## ACTIVITY
Can you give these lines again with every "pie" swapped for "donut", leaving everything else unchanged and the pictures out?

## SUPPLIED ENTRIES

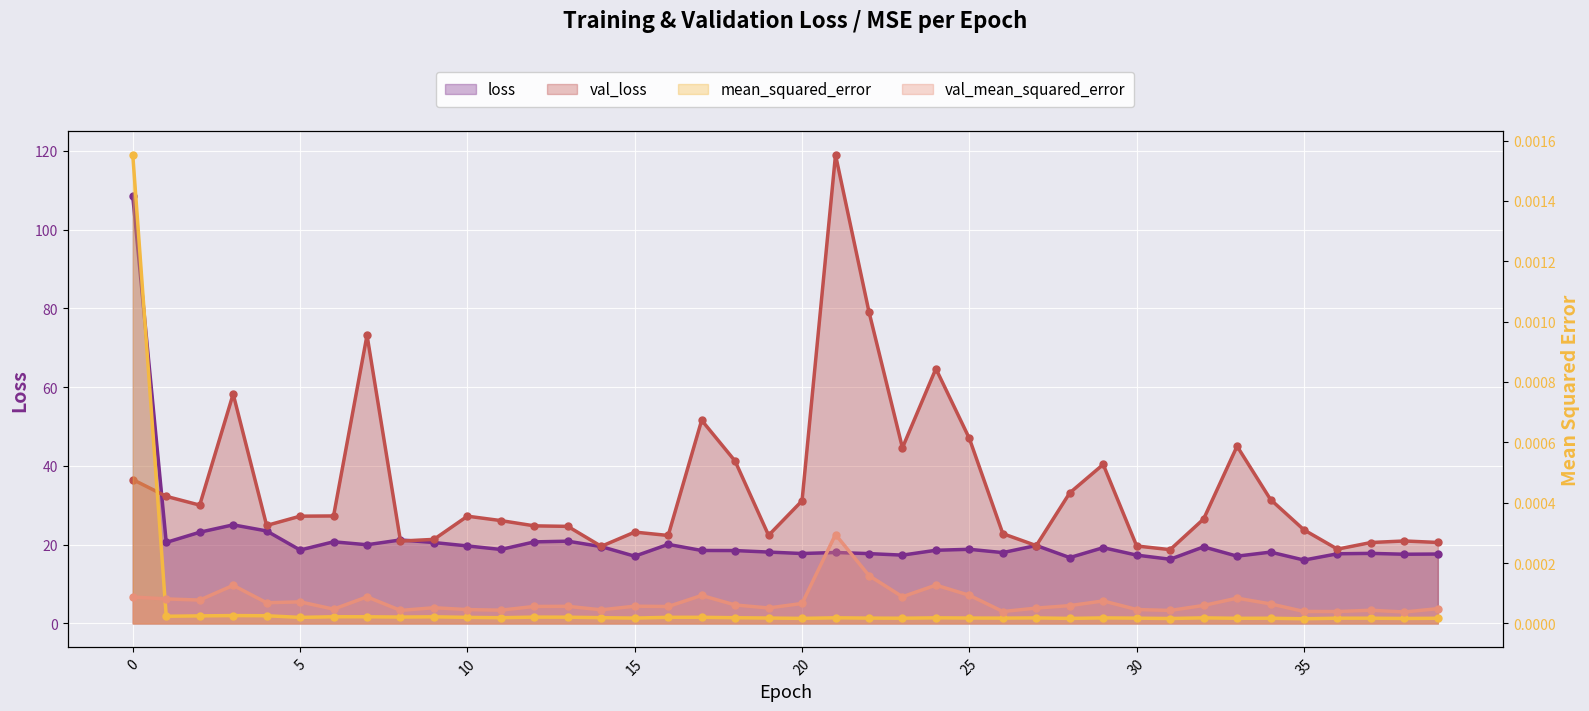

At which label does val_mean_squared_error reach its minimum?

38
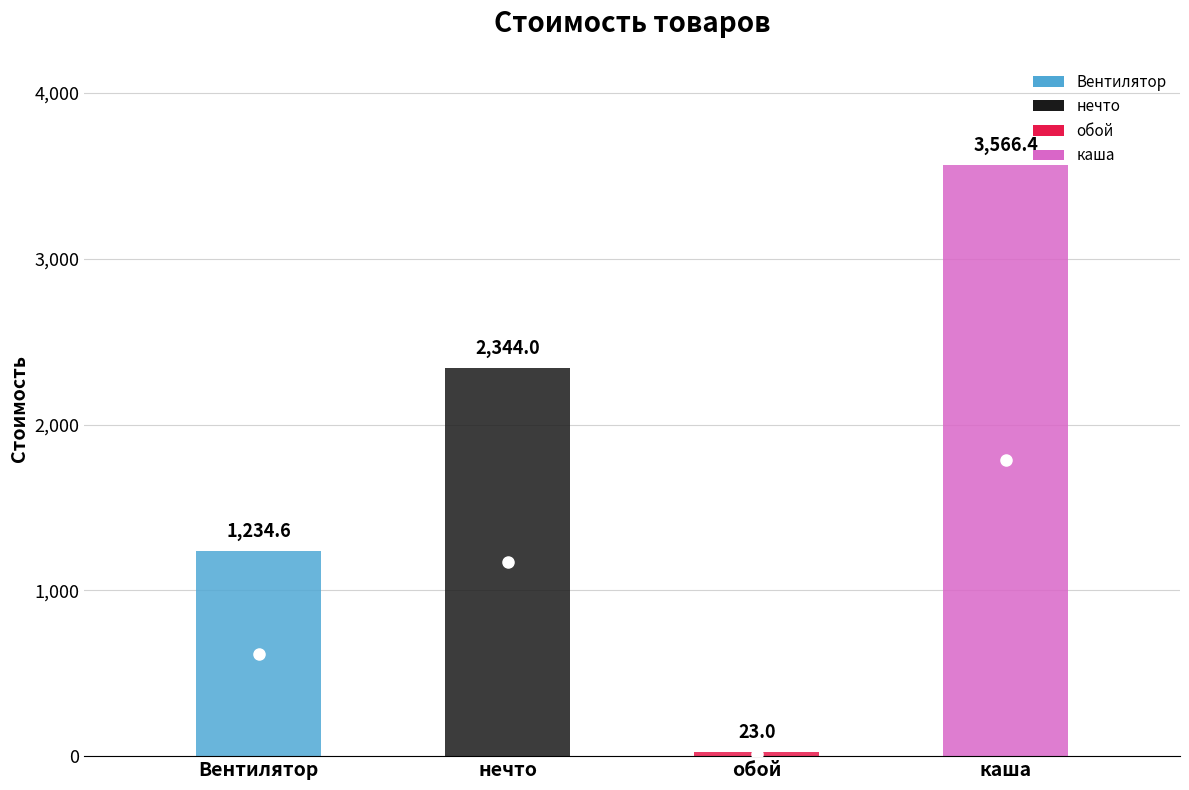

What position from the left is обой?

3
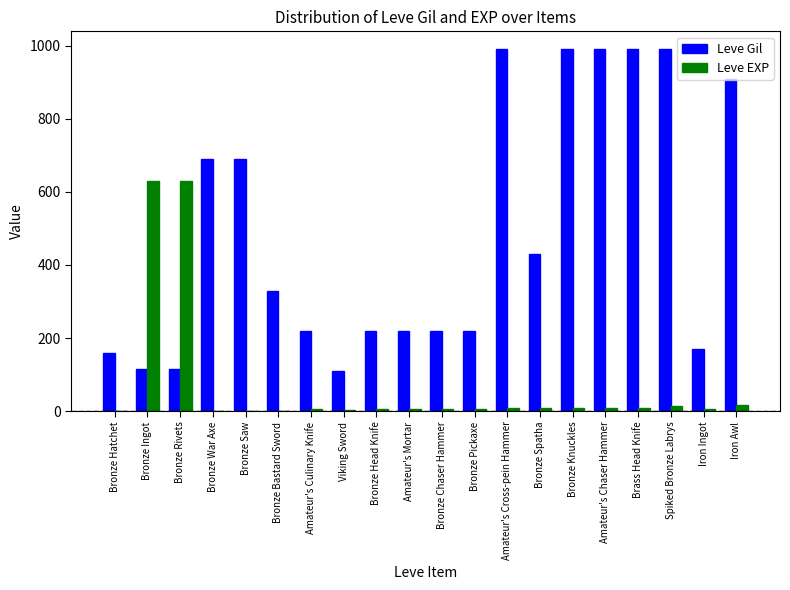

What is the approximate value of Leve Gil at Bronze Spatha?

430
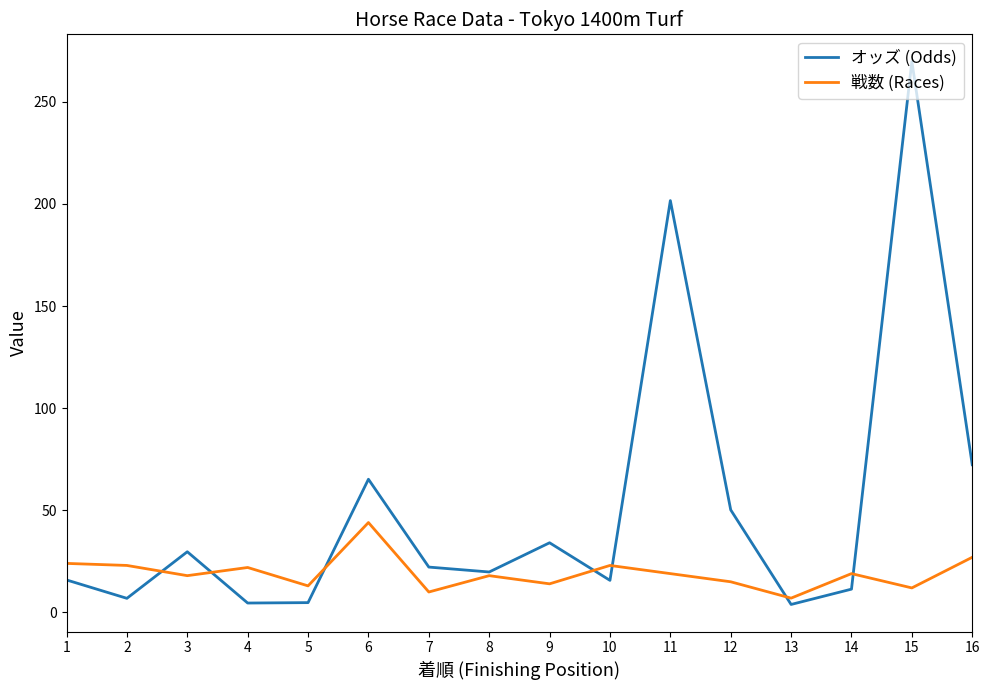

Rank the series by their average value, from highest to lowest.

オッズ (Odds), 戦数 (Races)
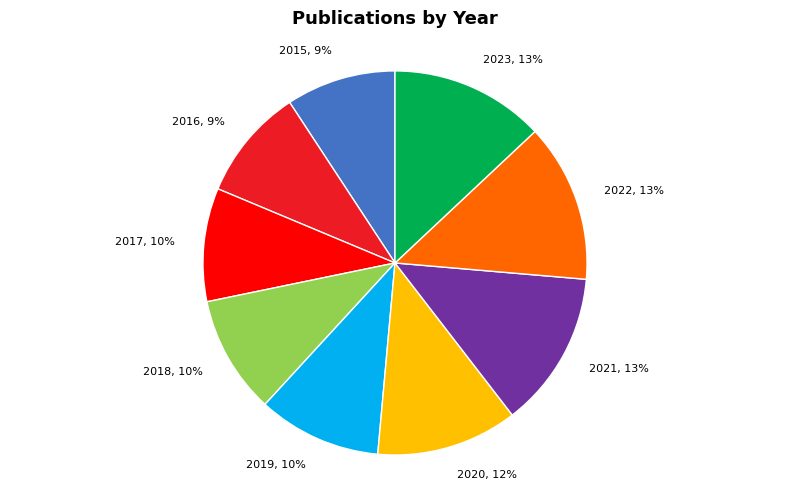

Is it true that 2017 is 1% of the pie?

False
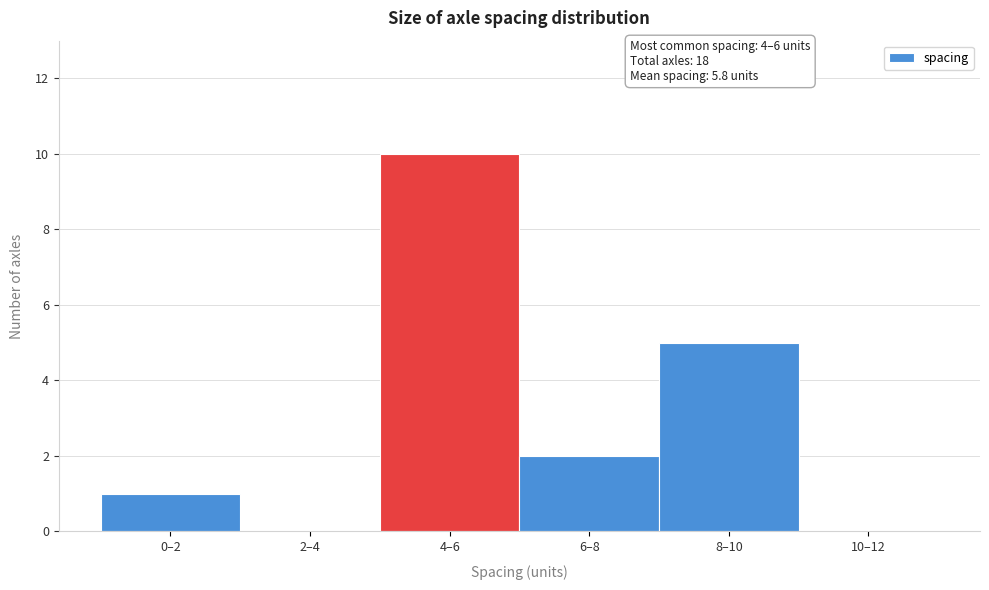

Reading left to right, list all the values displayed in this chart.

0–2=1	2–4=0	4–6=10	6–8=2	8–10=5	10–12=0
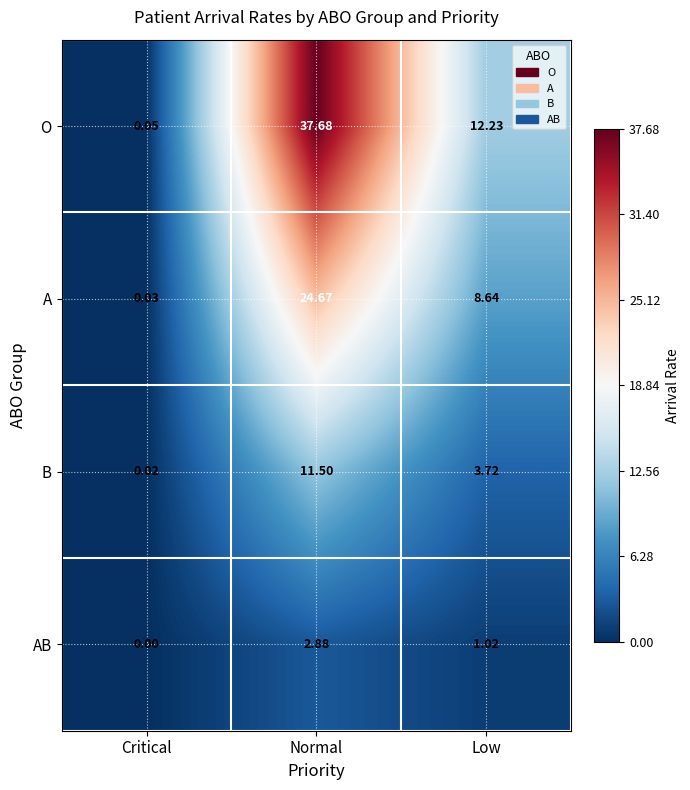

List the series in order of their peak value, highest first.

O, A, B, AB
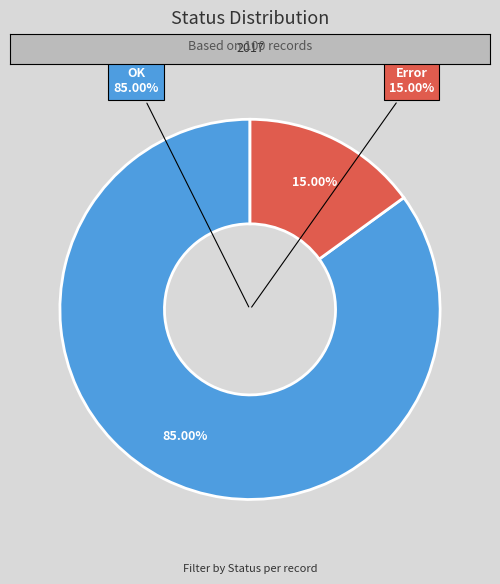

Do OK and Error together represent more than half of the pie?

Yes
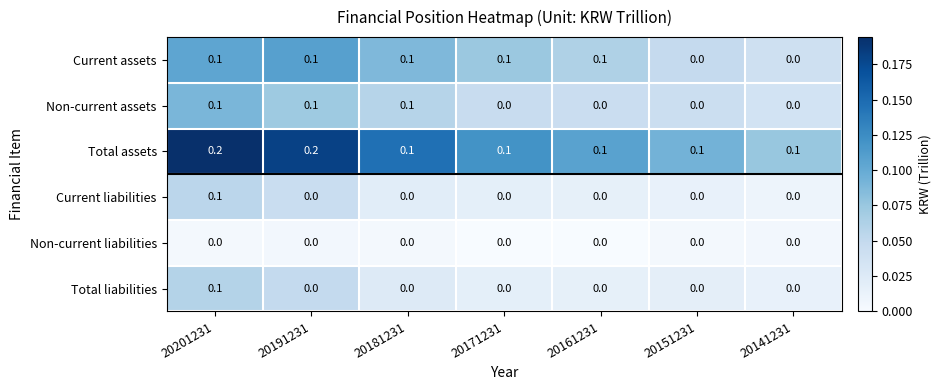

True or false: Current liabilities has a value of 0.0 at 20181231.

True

## ANSWER FOR THIS EXERCISE
At which label does val_mean_squared_error reach its minimum?

38

What position from the left is обой?

3

What is the approximate value of Leve Gil at Bronze Spatha?

430

Rank the series by their average value, from highest to lowest.

オッズ (Odds), 戦数 (Races)

Is it true that 2017 is 1% of the donut?

False

Reading left to right, list all the values displayed in this chart.

0–2=1	2–4=0	4–6=10	6–8=2	8–10=5	10–12=0

List the series in order of their peak value, highest first.

O, A, B, AB

Do OK and Error together represent more than half of the donut?

Yes

True or false: Current liabilities has a value of 0.0 at 20181231.

True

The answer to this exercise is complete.